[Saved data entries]
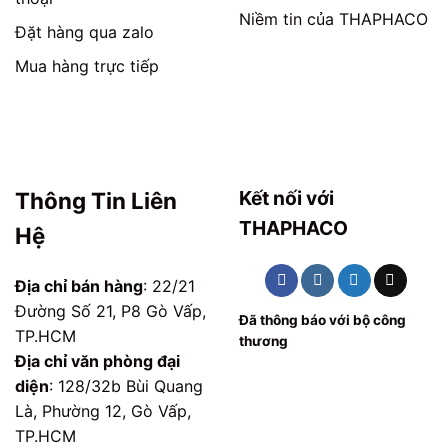
Niềm tin của THAPHACO
Đặt hàng qua zalo
Mua hàng trực tiếp
Kết nối với
Thông Tin Liên
THAPHACO
Hệ
Địa chỉ bán hàng
: 22/21
Đường Số 21, P8 Gò Vấp,
Đã thông báo với bộ công
TP.HCM
thương
Địa chỉ văn phòng đại
diện
: 128/32b Bùi Quang
Là, Phường 12, Gò Vấp,
TP.HCM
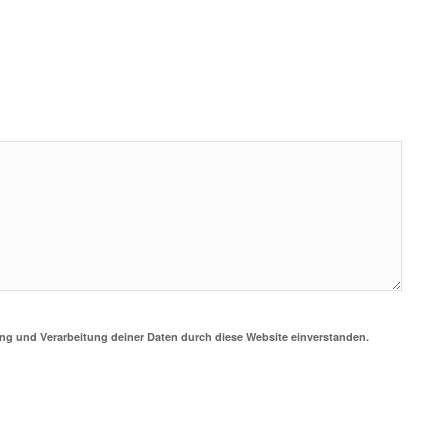
ung und Verarbeitung deiner Daten durch diese Website einverstanden.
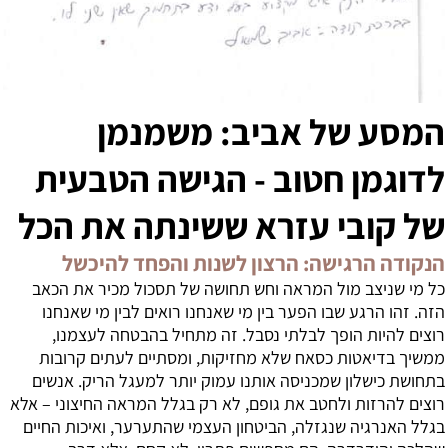
המסע של אביב: משמנמן
לדוגמן חטוב - הגישה הטבעית
של קובי עזרא ששינתה את הכל
הנקודה הרגישה: הרצון לשנות והפחד להיכשל
כל מי שניצב מול המראה וחש תחושה של תסכול מכיר את הכאב
הזה. זהו הרגע שבו הפער בין מי שאנחנו רואים לבין מי שאנחנו
רוצים להיות הופך לבלתי נסבל. זה מתחיל בהבטחה לעצמנו,
ממשיך בדיאטות כסאח שלא מחזיקות, ומסתיים לעתים קרובות
בתחושת כישלון שמכניסה אותנו עמוק יותר למעגל הריק. אנשים
רוצים להרזות ולחטב את גופם, לא רק בגלל המראה החיצוני – אלא
בגלל האנרגיה שנגזלה, הביטחון העצמי שהתערער, ואיכות החיים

WORK INSTRUCTION |
Every entry, exactly as written: transcribe it, passing over any pictures.

TASK OUTPUT |
Niềm tin của THAPHACO
Đặt hàng qua zalo
Mua hàng trực tiếp
Kết nối với
Thông Tin Liên
THAPHACO
Hệ
Địa chỉ bán hàng
: 22/21
Đường Số 21, P8 Gò Vấp,
Đã thông báo với bộ công
TP.HCM
thương
Địa chỉ văn phòng đại
diện
: 128/32b Bùi Quang
Là, Phường 12, Gò Vấp,
TP.HCM
ung und Verarbeitung deiner Daten durch diese Website einverstanden.
המסע של אביב: משמנמן
לדוגמן חטוב - הגישה הטבעית
של קובי עזרא ששינתה את הכל
הנקודה הרגישה: הרצון לשנות והפחד להיכשל
כל מי שניצב מול המראה וחש תחושה של תסכול מכיר את הכאב
הזה. זהו הרגע שבו הפער בין מי שאנחנו רואים לבין מי שאנחנו
רוצים להיות הופך לבלתי נסבל. זה מתחיל בהבטחה לעצמנו,
ממשיך בדיאטות כסאח שלא מחזיקות, ומסתיים לעתים קרובות
בתחושת כישלון שמכניסה אותנו עמוק יותר למעגל הריק. אנשים
רוצים להרזות ולחטב את גופם, לא רק בגלל המראה החיצוני – אלא
בגלל האנרגיה שנגזלה, הביטחון העצמי שהתערער, ואיכות החיים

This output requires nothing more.